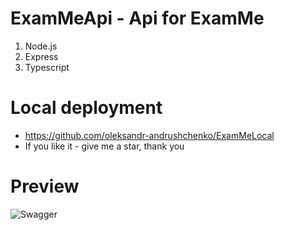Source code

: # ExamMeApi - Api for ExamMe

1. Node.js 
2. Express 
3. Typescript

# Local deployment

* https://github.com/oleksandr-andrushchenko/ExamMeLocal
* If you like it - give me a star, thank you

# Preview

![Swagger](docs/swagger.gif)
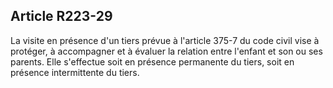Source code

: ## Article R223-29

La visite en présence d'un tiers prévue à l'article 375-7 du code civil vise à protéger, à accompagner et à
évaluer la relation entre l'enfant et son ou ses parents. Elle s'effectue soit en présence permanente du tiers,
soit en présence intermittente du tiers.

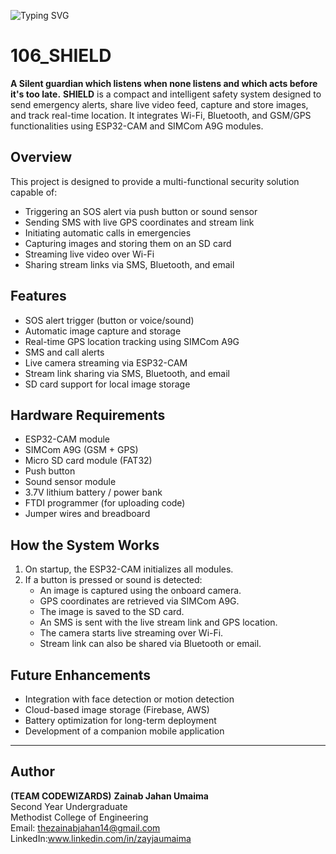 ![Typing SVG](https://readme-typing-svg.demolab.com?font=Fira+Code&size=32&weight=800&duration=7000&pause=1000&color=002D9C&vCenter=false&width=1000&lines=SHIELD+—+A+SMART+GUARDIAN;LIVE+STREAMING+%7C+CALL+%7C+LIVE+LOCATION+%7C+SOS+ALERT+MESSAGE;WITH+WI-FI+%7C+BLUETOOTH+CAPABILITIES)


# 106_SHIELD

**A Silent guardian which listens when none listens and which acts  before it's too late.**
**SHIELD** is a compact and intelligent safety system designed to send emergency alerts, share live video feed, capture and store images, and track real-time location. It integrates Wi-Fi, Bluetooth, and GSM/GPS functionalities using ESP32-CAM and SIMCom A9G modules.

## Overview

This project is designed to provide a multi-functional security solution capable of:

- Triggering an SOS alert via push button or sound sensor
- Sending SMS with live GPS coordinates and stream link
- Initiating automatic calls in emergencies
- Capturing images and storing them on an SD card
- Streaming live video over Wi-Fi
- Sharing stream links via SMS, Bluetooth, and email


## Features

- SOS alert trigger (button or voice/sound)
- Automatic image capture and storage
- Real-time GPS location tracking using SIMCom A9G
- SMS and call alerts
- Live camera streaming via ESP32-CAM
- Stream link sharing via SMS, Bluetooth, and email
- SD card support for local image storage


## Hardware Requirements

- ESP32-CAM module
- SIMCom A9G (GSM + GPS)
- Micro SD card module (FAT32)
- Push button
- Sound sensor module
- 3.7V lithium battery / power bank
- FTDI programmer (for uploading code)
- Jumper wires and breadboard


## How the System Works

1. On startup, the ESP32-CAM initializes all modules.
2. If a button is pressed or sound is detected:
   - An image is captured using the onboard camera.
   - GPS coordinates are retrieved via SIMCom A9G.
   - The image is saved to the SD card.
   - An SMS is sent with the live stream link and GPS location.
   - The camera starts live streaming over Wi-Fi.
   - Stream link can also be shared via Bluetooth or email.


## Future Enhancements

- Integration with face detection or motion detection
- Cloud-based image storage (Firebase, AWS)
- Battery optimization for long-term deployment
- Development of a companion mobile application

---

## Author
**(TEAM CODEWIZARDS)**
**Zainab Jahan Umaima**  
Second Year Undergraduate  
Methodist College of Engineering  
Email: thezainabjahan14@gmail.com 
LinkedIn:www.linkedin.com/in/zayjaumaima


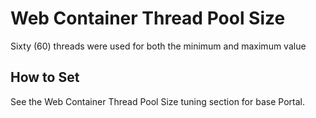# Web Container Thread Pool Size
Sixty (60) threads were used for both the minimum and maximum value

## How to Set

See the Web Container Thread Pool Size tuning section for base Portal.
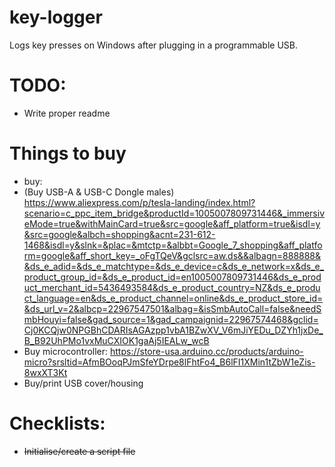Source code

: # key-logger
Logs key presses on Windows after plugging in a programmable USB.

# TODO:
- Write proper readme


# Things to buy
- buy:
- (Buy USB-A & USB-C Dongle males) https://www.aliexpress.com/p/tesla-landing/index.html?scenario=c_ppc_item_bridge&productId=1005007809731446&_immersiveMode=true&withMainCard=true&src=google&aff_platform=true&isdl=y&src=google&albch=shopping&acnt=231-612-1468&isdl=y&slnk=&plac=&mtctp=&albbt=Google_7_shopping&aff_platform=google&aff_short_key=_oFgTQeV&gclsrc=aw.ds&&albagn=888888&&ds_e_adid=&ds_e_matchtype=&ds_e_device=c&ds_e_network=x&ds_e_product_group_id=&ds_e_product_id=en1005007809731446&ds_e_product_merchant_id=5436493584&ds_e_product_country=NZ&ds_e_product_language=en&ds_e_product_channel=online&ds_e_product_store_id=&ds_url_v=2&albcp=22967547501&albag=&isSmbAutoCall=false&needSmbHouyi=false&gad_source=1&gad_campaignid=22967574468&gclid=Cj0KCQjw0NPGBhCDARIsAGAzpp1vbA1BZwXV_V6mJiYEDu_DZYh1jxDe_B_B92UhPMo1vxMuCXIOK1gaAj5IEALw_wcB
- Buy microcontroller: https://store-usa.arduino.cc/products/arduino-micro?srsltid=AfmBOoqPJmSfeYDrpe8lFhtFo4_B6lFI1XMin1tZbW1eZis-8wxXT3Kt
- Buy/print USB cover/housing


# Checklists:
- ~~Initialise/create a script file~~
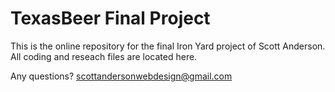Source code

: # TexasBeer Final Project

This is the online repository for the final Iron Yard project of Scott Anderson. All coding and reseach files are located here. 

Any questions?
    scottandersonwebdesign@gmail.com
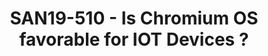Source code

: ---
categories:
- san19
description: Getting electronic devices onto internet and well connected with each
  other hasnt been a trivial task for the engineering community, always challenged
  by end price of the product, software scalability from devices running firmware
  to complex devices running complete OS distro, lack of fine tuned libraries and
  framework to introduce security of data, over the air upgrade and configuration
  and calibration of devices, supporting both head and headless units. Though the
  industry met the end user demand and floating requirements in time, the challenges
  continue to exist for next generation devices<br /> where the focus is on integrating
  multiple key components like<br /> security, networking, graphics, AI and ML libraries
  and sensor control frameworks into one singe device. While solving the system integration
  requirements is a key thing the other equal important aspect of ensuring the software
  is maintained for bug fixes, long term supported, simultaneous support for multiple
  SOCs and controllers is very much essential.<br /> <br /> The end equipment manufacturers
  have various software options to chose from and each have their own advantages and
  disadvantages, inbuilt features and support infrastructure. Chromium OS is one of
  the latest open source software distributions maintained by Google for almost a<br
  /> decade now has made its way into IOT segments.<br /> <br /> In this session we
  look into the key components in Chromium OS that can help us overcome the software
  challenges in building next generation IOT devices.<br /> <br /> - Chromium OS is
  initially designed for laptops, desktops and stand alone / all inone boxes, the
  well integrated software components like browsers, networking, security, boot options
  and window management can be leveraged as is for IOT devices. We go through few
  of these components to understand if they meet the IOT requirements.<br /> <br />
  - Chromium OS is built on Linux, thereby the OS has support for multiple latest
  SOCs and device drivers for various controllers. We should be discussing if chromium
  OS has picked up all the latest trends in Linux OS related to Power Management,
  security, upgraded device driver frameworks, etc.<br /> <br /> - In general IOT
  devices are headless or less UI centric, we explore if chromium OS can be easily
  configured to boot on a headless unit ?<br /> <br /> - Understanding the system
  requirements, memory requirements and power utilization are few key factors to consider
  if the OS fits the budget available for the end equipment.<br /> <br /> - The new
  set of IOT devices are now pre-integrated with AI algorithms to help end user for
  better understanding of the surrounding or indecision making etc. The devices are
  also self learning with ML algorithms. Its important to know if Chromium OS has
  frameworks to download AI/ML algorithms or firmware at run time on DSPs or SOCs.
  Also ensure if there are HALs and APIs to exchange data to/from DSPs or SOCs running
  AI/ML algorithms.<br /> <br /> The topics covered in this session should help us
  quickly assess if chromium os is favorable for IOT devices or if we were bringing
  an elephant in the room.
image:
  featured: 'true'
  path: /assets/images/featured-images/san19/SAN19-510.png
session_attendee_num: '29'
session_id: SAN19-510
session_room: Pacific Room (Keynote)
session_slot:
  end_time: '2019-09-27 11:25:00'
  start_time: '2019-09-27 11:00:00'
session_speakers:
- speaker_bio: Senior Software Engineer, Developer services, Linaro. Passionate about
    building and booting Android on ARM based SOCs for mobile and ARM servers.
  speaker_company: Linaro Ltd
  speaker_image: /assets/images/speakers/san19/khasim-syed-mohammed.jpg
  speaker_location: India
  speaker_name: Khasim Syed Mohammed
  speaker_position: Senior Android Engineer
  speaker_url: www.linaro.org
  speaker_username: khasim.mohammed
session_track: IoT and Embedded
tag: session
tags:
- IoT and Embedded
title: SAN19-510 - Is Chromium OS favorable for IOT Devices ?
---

- - - - -

* [TO DO]
Looking at the entries above, can you reproduce exactly the lines from the one that holds "SIMCom A9G modules." through the one that holds "- Initiating automatic calls in emergencies", and only those?

* [FINISHED TASK]
**SHIELD** is a compact and intelligent safety system designed to send emergency alerts, share live video feed, capture and store images, and track real-time location. It integrates Wi-Fi, Bluetooth, and GSM/GPS functionalities using ESP32-CAM and SIMCom A9G modules.

## Overview

This project is designed to provide a multi-functional security solution capable of:

- Triggering an SOS alert via push button or sound sensor
- Sending SMS with live GPS coordinates and stream link
- Initiating automatic calls in emergencies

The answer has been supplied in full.